• _Exercise goal_: In the records below, find each line with "casing" and copy it.

• _Given entries_:
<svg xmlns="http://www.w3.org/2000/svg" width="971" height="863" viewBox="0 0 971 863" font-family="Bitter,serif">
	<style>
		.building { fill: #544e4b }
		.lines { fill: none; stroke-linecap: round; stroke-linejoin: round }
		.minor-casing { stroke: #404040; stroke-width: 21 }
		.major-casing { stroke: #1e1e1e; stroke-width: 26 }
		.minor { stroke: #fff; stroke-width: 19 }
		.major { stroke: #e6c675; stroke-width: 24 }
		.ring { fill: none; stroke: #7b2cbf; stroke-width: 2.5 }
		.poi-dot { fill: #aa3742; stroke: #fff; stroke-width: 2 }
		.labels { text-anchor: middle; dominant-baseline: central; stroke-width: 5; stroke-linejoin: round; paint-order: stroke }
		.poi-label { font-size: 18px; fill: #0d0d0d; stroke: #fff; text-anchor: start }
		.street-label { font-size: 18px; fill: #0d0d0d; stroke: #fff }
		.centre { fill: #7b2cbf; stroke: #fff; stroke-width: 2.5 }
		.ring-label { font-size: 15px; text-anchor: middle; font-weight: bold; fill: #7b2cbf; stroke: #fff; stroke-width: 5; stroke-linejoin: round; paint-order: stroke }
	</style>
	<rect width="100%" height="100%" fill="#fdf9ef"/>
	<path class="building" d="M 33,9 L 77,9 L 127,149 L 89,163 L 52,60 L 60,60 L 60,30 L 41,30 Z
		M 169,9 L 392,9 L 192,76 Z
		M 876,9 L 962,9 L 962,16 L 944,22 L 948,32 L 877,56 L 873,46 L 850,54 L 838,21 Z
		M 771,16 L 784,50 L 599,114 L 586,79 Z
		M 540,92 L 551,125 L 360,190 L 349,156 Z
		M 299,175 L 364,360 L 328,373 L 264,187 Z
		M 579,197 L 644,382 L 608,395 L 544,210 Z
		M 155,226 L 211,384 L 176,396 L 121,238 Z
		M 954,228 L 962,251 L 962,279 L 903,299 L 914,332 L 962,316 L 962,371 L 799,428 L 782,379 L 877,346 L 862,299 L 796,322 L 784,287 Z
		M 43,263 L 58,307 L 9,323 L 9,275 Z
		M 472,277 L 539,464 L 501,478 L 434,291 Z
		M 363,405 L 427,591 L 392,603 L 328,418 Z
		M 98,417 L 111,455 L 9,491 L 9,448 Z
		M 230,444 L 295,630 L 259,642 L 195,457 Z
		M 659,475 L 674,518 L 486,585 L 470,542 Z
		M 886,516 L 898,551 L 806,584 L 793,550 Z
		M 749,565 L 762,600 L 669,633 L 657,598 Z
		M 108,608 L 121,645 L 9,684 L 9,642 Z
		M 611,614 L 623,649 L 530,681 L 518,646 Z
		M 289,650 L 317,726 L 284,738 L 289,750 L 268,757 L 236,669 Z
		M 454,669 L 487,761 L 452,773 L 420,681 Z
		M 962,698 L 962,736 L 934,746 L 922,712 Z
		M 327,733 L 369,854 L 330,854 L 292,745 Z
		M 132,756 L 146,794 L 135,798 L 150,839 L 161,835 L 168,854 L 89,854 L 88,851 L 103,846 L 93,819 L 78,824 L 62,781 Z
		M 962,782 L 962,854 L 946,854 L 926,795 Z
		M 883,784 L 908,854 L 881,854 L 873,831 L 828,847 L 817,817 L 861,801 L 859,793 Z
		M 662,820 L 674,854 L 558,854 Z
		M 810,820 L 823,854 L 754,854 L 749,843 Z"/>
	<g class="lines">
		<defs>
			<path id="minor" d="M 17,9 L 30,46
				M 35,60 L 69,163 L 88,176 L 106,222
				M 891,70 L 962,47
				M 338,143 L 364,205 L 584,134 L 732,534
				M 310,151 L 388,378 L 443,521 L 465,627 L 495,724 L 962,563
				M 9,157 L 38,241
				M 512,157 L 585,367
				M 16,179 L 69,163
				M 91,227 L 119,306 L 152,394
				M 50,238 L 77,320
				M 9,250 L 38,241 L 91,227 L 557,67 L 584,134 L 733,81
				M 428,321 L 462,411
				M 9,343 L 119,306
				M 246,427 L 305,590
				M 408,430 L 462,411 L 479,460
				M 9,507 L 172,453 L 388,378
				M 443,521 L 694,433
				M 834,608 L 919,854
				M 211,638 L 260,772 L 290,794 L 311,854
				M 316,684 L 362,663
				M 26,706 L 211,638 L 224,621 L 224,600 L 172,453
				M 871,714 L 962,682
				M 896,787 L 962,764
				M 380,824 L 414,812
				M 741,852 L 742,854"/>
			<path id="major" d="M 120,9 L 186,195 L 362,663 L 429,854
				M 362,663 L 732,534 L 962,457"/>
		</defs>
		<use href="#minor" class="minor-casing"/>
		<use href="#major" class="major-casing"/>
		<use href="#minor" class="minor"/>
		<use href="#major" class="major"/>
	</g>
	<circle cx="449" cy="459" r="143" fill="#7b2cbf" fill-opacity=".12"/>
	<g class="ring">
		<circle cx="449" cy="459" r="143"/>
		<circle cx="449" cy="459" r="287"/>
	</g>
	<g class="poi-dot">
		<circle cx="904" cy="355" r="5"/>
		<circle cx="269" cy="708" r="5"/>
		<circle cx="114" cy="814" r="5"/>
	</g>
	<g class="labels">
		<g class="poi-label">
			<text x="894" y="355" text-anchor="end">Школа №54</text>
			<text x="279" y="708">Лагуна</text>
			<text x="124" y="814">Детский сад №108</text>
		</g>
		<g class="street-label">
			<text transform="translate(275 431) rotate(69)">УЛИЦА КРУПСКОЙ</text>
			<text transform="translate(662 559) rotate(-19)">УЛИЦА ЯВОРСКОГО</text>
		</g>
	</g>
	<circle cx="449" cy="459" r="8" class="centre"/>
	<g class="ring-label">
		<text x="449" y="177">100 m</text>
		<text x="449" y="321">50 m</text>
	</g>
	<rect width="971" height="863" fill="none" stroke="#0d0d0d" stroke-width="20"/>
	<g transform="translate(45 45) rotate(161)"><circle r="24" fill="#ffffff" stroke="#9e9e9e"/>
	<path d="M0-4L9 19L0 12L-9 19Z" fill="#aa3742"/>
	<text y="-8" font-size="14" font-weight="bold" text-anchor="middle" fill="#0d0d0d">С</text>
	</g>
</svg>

• _Response to this exercise_:
		.minor-casing { stroke: #404040; stroke-width: 21 }
		.major-casing { stroke: #1e1e1e; stroke-width: 26 }
		<use href="#minor" class="minor-casing"/>
		<use href="#major" class="major-casing"/>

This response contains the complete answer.